_TEXT UNDER STUDY_
===============

Not necessarily. Historically, some system maintainers will provide a network-{fabric_type}
module or pre-built binary of certain libraries, such as MPI. These modules or pre-built libraries come with some assumptions built-in. These assumptions come in the form of environment variables or in the API as part of the pre-built.
In the specific case above, users might do module load network-verbs
to pull up an environment that is tuned toward using verbs. Not necessarily administrator driven.
Applications can, but should not, modify environment variables. Apps can call fi_getinfo() multiple times, with different hints, to obtain a complex list of results. Libraries should never modify the environment. That breaks apps that link in multiple libraries, each of which uses libfabric underneath.
Agreed. You and I have both seen this happen multiple times with libibverbs.

===============

Transcribed page contents:
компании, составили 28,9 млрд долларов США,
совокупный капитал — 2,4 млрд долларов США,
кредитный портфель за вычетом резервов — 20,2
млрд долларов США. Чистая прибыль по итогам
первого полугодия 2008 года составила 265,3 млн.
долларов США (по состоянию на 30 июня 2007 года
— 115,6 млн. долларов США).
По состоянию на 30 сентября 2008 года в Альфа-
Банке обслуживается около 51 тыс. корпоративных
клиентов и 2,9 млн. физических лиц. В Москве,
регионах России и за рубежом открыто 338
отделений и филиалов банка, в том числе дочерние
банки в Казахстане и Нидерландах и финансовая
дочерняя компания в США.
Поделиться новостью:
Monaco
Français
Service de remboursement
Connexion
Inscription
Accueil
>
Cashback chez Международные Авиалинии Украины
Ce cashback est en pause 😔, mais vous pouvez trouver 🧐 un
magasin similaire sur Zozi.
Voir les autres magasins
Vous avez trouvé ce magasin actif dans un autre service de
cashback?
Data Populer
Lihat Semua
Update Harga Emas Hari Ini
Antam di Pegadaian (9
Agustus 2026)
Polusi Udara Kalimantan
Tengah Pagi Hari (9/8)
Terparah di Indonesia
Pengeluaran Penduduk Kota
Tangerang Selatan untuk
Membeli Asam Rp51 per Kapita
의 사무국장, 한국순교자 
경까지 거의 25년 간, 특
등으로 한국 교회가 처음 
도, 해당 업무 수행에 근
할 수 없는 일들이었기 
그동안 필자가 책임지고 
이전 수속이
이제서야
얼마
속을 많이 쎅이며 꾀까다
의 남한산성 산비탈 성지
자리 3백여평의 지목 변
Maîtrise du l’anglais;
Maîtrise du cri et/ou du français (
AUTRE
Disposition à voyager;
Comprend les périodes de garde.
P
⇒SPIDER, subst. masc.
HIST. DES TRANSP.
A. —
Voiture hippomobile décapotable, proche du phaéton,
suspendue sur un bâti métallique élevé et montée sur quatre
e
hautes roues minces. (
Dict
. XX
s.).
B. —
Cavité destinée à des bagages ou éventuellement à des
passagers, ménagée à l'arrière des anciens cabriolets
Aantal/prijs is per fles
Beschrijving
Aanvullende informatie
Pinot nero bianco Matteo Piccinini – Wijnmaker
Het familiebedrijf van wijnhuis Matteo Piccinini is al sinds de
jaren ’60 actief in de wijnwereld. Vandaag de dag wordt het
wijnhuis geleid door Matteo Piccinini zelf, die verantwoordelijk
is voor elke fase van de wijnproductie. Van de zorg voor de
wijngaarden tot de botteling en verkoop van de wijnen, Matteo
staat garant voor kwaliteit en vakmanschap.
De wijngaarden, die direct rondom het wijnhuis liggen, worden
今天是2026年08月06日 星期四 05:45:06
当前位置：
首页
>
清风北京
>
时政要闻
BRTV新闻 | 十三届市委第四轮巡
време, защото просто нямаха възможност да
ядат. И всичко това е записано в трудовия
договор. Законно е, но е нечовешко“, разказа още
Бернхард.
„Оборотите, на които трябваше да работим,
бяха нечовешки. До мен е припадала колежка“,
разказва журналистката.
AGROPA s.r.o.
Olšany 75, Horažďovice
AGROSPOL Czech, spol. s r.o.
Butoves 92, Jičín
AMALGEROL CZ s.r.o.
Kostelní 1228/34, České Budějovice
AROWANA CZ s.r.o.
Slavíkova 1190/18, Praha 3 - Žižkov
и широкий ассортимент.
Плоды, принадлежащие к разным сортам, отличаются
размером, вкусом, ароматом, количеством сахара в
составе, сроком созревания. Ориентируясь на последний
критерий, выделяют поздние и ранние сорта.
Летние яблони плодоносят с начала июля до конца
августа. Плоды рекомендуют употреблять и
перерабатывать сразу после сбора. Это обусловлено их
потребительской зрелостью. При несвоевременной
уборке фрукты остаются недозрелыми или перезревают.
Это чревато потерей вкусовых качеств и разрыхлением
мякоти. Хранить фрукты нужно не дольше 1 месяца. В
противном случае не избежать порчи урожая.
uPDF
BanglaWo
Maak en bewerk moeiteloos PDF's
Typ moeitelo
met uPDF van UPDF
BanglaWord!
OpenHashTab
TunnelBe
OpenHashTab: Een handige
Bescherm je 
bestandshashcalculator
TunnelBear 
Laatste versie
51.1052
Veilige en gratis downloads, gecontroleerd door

===============

_WORK INSTRUCTION_
According to the discussion of libfabric and environment variables, how can applications obtain a complex list of results?

_THE COMPLETED TASK_
By calling fi_getinfo() multiple times with different hints.